Cancer patients are testing a drug made from antibodies designed from the ground up on a computer in Israel and “programmed” by the inventor to “decide” whether cells surrounding tumors are good or bad.

If the study underway in Australia goes according to plan, these antibodies will target cells that help the tumor while boosting the abilities of cells that inhibit cancer growth.

Their inventor, Prof. Yanay Ofran, said that antibody treatments have traditionally been based on human or animal antibodies. They are then developed in labs and mass-produced, but the final product retains limitations over the original antibodies.

He said that making antibodies from scratch on a computer and then making them from amino acids in a process similar to 3D printing removes those limitations.

“Antibodies are very successful, but the way they are used in medicine today uses only a fraction of their potential,” he told the Times of Israel. “Our mission is to take antibodies and capitalize on the fact that they are safe, stable, easy to use and can stay on the shelf for years to unleash their full potential.”

Ofran, a professor at Bar Ilan University, has published numerous peer-reviewed studies on his method for designing antibodies on a computer. They emphasize the “intelligent” quality of the new antibodies.

This means that instead of performing a single function, such as fighting a single virus, they can see their environment and respond to different types of cells. Ofran refers to them as “nano-robots”.

The new AU-007 antibody treatment is the first computer-designed antibody to enter a human trial, he said. It was designed by artificial intelligence software at the Rehovot offices of its startup Biolojic Design and is being tested by its spin-out Aulos Bioscience. Biolojic is now working on several other treatments.

Ofran’s breakthrough results from a painstaking research process that involves making many millions of antibodies and monitoring their behavior in the laboratory.
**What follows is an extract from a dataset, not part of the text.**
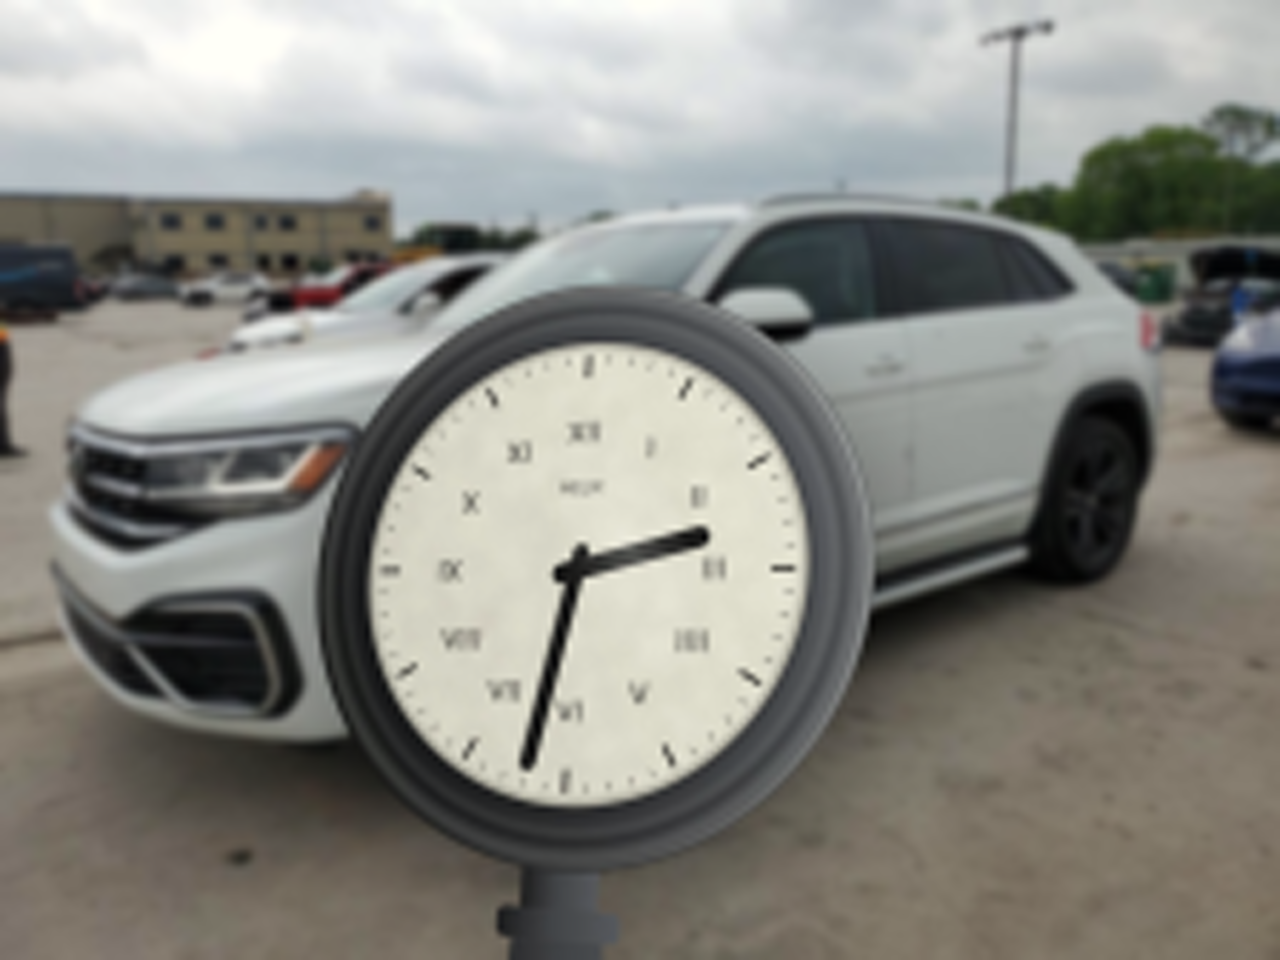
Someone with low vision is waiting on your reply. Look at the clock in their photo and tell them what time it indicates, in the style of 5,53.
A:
2,32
His team’s artificial intelligence software analyzes the data on how the antibodies are behaving. “We’re learning from the observations we’re collecting how to make a new antibody that does exactly what we want,” Ofran said.
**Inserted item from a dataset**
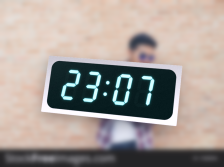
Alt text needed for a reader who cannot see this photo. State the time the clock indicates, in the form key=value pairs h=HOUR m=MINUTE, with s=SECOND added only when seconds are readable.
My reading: h=23 m=7
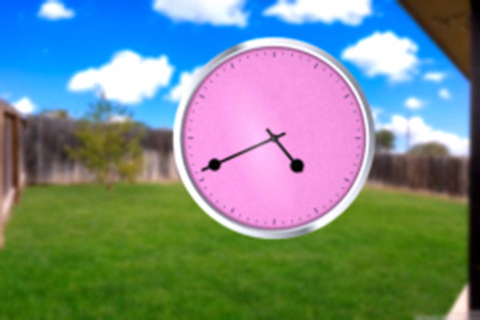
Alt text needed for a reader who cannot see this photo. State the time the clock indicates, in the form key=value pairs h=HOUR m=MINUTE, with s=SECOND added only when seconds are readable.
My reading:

AU-007 uses antibodies that “sense” or “sense” their environment and can distinguish between cells likely to help or hinder a tumor based on features on the outside of the cell, such as cilia, which are protruding antennae-like structures.

“What we do is use the antibody to identify the cells they hit and activate cells that can attack the tumor while stopping cells that help the tumor,” Ofran explained.
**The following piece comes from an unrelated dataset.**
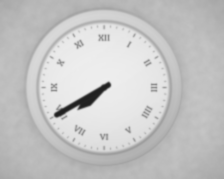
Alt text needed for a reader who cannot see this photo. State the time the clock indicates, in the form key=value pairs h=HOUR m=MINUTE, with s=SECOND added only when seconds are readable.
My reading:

Ofran is a descendant of one of Israel’s most prominent scientists. His grandfather, Prof. Yeshayahu Leibowitz, best known for his religious and political writings, was a professor of organic chemistry and neurology and a leader in these fields in Israel’s early decades.

Ofran hopes his work will change how scientists understand the potential of antibodies. Today they are typically used for a single task – for example, to neutralize the coronavirus. As he puts it, they are “one trick ponies”.

Computer designing antibodies opens up the possibility of making them multifunctional, as demonstrated by AU-007’s ability to boost cancer-fighting cells, but with cells that help cancer do the opposite.

“Instead of just looking for one environment and always reacting with the same reaction, we produce antibodies that can act conditionally, meaning if the cells look like this they do ‘x’ and if they look different they do ‘y’ , ‘” Ofran said.

“This opens the door to smarter therapeutics that can execute sophisticated plans to cure diseases.”